Tive vontade de tirar o dinheiro do bolso, pagar logo, ir-me embora, mas Leonardo fez um gesto para que me pacientasse, mudou novamente de assunto, comentou um acontecimento qualquer. Depois pediu para ver uma garrafa de outra marca, acariciando-a com as mãos e os olhos, suspirando: “Isto, sim, é uísque”! Em seguida, pegou com repugnância a marca extinta, a desejada, o “incomparável néctar”, e fez a sua oferta:
— Dou oitenta e cinco.
— Ora, doutor, que diferença irá fazer-lhe cinco cruzeiros?
— Pois faz, seu Joaquim, faz muito.
— Ora, leve, concluiu rendido o dono do boteco, já embrulhando um dos uísques mais puros e suaves de que já provei neste mundo imaturo e falsificado.

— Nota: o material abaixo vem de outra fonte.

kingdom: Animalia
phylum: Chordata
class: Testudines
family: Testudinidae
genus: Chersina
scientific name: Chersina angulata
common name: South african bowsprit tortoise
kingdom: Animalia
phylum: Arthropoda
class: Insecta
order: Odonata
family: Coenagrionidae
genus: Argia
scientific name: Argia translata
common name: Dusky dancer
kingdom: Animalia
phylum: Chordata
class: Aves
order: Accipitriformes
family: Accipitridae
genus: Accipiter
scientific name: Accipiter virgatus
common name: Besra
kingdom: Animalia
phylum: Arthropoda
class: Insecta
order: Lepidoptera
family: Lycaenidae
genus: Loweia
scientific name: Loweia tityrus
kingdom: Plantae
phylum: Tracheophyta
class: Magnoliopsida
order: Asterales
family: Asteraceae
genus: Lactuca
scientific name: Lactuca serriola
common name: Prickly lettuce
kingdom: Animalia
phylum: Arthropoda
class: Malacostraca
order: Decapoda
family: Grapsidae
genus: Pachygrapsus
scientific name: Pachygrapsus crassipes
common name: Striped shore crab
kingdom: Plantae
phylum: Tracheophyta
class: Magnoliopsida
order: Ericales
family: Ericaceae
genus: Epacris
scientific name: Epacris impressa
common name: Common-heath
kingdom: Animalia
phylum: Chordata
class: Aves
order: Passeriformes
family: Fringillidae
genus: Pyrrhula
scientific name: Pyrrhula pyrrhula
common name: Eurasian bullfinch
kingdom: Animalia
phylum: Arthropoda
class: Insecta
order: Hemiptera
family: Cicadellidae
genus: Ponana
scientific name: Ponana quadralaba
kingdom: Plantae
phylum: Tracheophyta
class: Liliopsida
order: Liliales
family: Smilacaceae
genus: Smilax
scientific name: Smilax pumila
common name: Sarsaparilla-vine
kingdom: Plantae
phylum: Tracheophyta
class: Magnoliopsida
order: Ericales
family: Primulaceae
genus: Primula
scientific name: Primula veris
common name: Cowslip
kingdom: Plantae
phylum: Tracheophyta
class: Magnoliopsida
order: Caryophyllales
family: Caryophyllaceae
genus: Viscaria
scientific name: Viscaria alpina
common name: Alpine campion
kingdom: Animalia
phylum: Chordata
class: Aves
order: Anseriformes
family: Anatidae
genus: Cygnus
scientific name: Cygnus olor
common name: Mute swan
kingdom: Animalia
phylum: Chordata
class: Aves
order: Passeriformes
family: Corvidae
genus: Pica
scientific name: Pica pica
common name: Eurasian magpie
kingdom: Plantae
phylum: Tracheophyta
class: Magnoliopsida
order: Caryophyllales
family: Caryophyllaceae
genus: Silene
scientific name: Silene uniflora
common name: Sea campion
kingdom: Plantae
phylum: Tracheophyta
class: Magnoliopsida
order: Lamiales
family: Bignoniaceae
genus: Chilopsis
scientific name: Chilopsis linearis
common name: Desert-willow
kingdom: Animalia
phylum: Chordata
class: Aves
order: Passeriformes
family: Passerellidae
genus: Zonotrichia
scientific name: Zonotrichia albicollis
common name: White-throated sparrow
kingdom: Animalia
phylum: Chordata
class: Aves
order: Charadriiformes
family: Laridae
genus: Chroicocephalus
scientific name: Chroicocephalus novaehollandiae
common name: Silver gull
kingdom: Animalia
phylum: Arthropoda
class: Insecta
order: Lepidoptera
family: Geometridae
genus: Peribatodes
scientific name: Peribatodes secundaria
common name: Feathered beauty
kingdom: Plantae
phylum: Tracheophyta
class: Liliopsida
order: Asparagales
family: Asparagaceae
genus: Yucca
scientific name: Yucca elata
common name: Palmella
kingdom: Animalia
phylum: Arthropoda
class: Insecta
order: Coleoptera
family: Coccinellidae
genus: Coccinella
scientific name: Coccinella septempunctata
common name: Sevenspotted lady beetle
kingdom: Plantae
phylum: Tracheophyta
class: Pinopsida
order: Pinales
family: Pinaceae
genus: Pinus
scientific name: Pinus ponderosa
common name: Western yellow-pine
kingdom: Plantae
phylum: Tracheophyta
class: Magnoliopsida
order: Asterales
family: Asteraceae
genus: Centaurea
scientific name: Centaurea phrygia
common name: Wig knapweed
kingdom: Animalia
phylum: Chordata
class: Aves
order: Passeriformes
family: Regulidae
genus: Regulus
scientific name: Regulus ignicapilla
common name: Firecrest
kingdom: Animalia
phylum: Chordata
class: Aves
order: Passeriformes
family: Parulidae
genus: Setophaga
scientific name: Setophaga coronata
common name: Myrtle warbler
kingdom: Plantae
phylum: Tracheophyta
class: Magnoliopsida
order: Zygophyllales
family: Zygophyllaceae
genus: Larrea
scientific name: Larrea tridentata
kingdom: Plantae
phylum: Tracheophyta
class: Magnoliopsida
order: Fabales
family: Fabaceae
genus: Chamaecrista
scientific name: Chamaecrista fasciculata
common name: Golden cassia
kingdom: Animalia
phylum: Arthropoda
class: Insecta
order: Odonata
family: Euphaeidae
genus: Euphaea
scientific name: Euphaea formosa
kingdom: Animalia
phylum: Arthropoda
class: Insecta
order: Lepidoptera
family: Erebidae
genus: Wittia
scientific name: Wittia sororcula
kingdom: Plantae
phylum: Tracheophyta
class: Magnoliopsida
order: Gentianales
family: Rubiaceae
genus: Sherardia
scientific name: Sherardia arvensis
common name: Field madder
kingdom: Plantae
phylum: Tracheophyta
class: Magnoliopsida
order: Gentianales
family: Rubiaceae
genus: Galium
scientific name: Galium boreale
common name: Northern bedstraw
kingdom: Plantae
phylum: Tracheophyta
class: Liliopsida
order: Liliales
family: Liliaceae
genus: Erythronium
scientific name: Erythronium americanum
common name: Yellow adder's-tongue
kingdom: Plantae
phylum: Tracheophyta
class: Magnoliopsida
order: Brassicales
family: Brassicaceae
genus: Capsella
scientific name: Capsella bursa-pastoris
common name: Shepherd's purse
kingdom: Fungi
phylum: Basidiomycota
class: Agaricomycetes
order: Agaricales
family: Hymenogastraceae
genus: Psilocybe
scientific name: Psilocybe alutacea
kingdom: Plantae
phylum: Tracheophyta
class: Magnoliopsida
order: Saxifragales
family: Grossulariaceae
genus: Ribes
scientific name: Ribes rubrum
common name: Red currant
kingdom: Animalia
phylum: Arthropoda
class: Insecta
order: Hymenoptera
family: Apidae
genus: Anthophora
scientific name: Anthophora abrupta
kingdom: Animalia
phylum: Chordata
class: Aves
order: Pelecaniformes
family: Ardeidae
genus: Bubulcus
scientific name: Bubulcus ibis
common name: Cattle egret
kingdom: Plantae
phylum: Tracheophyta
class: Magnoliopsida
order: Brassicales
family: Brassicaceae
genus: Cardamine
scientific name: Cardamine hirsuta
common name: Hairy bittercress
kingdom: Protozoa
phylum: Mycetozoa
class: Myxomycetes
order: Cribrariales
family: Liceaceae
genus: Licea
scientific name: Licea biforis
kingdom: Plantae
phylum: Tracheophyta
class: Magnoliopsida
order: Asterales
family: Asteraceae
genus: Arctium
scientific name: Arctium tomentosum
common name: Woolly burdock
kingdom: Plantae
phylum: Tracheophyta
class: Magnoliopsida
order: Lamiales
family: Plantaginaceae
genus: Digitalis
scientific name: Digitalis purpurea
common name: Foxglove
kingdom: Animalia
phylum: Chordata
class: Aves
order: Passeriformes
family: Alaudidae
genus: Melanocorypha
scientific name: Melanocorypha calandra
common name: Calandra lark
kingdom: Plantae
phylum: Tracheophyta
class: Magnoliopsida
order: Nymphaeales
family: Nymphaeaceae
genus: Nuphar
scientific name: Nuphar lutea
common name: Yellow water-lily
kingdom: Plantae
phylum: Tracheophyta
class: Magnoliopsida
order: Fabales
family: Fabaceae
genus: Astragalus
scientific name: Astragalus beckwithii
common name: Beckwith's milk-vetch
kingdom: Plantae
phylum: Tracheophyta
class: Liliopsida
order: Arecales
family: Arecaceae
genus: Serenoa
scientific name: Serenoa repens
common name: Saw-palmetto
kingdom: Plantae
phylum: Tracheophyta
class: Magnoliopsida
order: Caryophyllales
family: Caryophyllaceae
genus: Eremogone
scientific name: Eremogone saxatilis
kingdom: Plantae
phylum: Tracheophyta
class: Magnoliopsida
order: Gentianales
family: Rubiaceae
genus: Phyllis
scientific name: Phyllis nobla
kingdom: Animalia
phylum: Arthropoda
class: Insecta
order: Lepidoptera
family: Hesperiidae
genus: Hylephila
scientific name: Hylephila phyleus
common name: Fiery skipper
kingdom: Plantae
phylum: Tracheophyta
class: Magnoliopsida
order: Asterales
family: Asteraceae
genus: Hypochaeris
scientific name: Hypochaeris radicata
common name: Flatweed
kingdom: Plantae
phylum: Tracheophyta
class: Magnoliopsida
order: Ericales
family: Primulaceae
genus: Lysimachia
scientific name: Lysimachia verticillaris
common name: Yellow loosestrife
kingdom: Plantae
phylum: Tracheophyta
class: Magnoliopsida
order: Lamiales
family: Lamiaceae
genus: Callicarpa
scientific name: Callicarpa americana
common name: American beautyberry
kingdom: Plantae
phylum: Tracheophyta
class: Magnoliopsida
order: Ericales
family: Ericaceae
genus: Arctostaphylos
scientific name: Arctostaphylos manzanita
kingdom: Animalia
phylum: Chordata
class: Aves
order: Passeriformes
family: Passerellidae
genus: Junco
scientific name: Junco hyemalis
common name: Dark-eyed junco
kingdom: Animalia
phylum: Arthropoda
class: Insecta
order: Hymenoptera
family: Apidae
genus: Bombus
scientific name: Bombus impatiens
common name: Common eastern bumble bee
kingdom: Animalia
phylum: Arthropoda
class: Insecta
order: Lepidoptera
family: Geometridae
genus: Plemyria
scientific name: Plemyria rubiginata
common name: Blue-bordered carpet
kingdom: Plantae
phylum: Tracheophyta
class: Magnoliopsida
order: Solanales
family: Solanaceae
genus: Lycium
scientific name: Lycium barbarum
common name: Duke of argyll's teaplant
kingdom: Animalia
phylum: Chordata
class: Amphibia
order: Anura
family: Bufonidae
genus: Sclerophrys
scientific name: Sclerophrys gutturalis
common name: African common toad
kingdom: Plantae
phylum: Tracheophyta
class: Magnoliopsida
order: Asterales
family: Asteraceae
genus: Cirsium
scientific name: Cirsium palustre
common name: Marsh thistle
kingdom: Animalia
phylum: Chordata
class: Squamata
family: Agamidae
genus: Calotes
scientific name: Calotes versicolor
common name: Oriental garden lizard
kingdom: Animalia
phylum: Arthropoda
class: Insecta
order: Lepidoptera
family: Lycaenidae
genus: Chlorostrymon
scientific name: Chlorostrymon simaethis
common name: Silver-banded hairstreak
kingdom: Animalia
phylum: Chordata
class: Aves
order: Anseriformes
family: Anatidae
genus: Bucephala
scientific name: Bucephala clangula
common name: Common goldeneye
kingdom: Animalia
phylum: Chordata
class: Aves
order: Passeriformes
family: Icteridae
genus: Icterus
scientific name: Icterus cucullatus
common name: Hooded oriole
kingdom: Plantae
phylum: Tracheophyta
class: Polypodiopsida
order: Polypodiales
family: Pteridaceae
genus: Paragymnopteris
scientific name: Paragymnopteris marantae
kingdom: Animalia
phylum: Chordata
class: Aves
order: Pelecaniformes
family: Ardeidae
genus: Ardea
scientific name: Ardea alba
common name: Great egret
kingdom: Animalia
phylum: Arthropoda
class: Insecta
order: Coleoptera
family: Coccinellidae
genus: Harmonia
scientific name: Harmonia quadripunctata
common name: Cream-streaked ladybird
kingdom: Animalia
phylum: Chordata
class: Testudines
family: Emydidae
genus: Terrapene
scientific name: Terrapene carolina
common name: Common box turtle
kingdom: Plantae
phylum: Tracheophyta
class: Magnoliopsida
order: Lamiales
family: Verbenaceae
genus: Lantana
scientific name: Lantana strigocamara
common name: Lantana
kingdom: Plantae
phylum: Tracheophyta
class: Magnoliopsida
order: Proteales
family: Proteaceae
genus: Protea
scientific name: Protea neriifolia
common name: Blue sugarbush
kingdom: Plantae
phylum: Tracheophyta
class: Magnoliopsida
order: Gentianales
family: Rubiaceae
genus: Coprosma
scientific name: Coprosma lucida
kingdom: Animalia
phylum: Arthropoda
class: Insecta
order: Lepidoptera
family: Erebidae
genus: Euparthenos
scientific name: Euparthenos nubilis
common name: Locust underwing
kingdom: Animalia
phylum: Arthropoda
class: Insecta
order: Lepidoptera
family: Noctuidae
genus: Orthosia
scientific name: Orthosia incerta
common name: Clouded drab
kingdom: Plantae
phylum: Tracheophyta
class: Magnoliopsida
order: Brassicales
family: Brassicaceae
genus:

À saída, Leonardo sorriu-me discretamente: “Tem de ser assim, meu velho”.
Não por sovinice; o que lhe dava prazer era o trabalho técnico de comprar barato. Fazia tudo por amor à técnica. Ainda nessa mesma tarde, por exemplo, mandou o motorista passar pelo cemitério São João Batista, entrou em uma casa de flores, escolheu minuciosamente um buquê. Estranhei que ele comprasse flores no cemitério para uma festa de gente não muito viva, mas morta também não. Olhou-me com superioridade e experiência:
— É porque sou casado.
— I beg your pardon?
— Claro, velhinho, claro, se sou visto aqui comprando flores, que amiga de minha mulher iria duvidar que não vou a um funeral?